Prime Minister Julia Gillard, who is facing plunging support and speculation of a leadership challenge, said she would seek to amend Australia's migration law to enable the government to push through the troubled policy.
Under the plan, up to 800 boatpeople would be sent to Malaysia while Canberra would accept 4,000 of Kuala Lumpur's registered refugees for resettlement in Australia over four years.
"We are determined to pursue the arrangement we have made with Malaysia," Gillard told a press conference.
The prime minister said the broad amendments would allow for asylum-seekers, including unaccompanied minors, to be sent to Malaysia as well as another processing centre in Papua New Guinea.
"The amendments... will restore to executive government the ability to make the arrangements that it sees fit for the transfer and processing of asylum seekers in third countries," Gillard said.
Australia is pushing for a regional solution to stop people-smugglers bringing asylum-seekers into its waters and believes that transferring boatpeople to Malaysia for processing would act as a deterrent.
Rights activists have criticised the so-called Malaysia Solution, accusing Australia of offloading its obligations to refugees and sending vulnerable people to a country that is not a signatory to the UN convention for refugees.
The politically divisive issue, as well as a backflip on the introduction of a pollution tax, have helped drive Gillard's disapproval rating to 62 percent, according to a Nielson poll published Monday.
The High Court last month froze the deal before it could be implemented, saying the government could not send asylum-seekers to countries not legally bound to adequately protect them.
The government argued the ruling effectively rewrote the law, invalidating legislation passed in 2001 which was used to send asylum-seekers to Papua New Guinea and the tiny Pacific state of Nauru.
Gillard said the amendments would simply restore the understanding of the Migration Act that existed prior to the High Court's decision.
But refugee groups condemned Canberra's new strategy to revive the deal.
Ian Rintoul from the Refugee Action Coalition said Australia was "wilfully and blatantly subverting the Refugee Convention and its obligation to asylum-seekers and refugees".

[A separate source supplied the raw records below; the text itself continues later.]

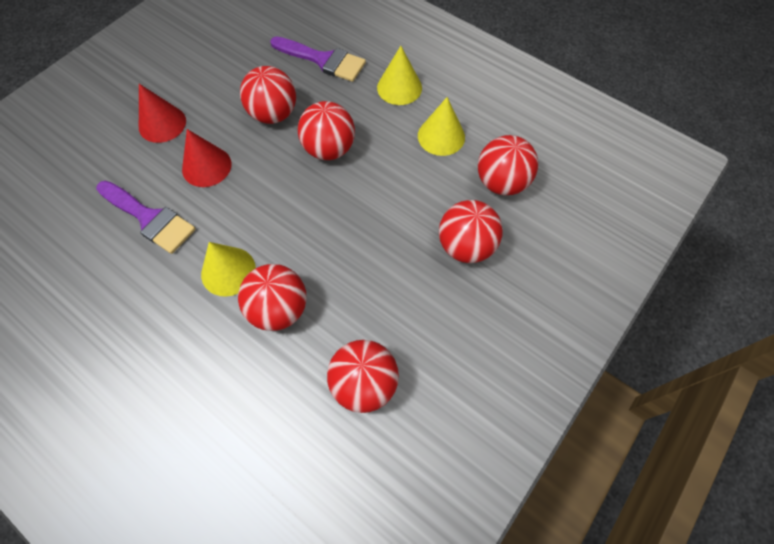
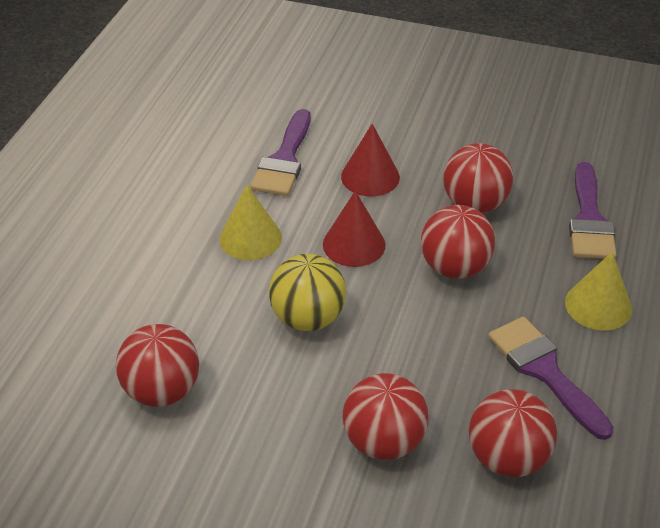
camera: 70 degrees right, 20 degrees down
red cone [139,84,186,143] -> red cone moved to [323,191,386,267]
red ball [238,264,306,331] -> none
yellow cone [418,97,465,156] -> purple brush [488,316,614,440]
none -> yellow ball [269,254,346,331]

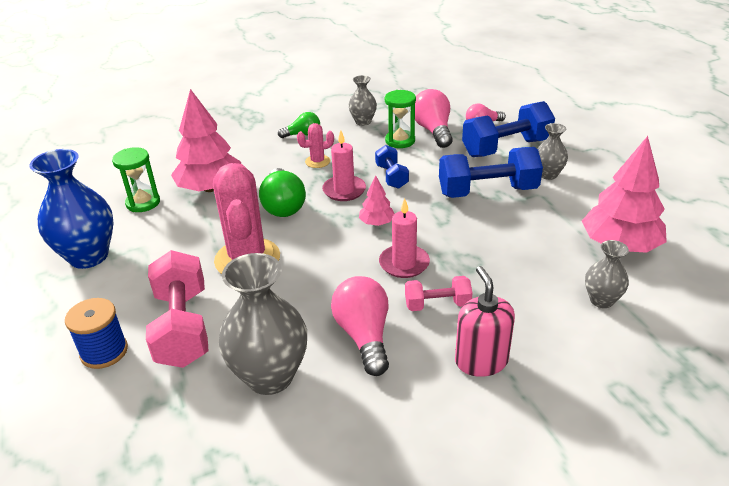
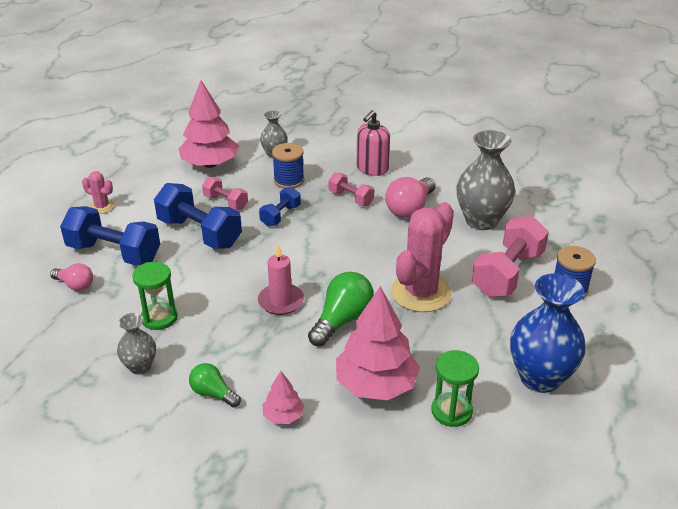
camera: 135 degrees left, 0 degrees up
pink cactus [297,123,334,168] -> pink cactus moved to [82,171,115,214]
pink tree [359,176,395,226] -> pink tree moved to [262,371,304,424]
blue dumbbell [375,145,409,189] -> blue dumbbell moved to [259,187,301,227]
pink candle [379,198,430,278] -> none
pink light bulb [415,89,453,148] -> none
grey vase [537,123,568,180] -> none
none -> pink dumbbell [202,177,248,210]
none -> blue spool [272,143,304,188]

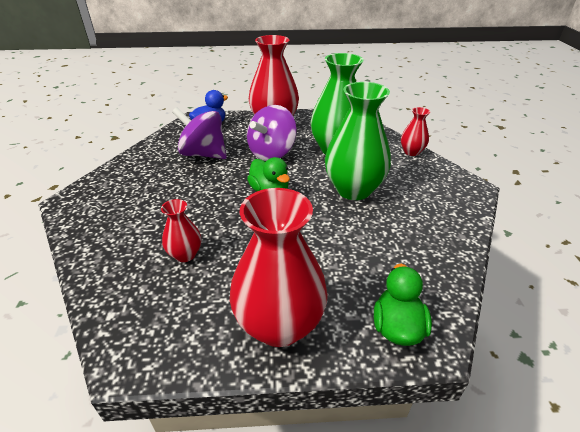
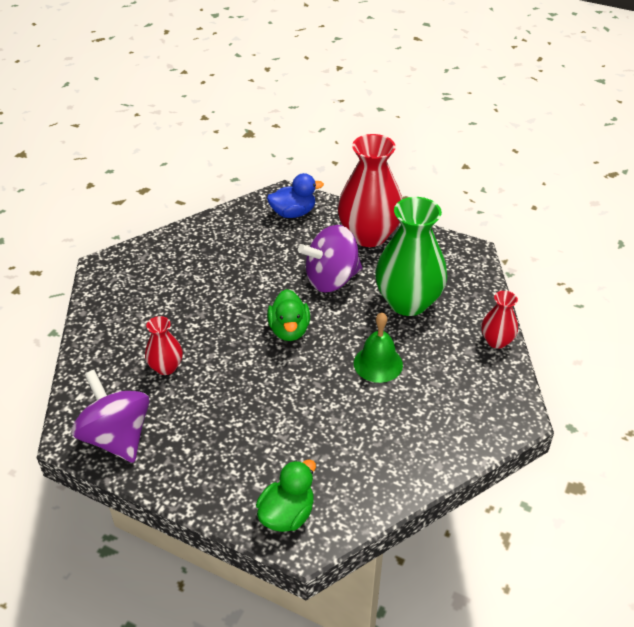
camera: 30 degrees right, 5 degrees up
purple spinning top [172,107,227,159] -> purple spinning top moved to [71,370,149,463]
red vase [230,188,328,347] -> none
green vase [325,82,391,200] -> green bell [354,312,403,383]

Lawyer David Manne, who brought the High Court challenge that forced the amendments, said he would not rule out another legal challenge to again block the refugee swap.
"It is extremely disappointing to see the government proposing to circumvent the High Court's ruling instead of getting on with the job of playing by the rules that we signed up to under the Refugees Convention," he told AFP.
Canberra's response comes as a Victorian state court prepares to review people-smuggling laws after lawyers for 12 Indonesian men accused of the crime argued they should not face charges because they were assisting asylum-seekers who had a legal right to come to Australia.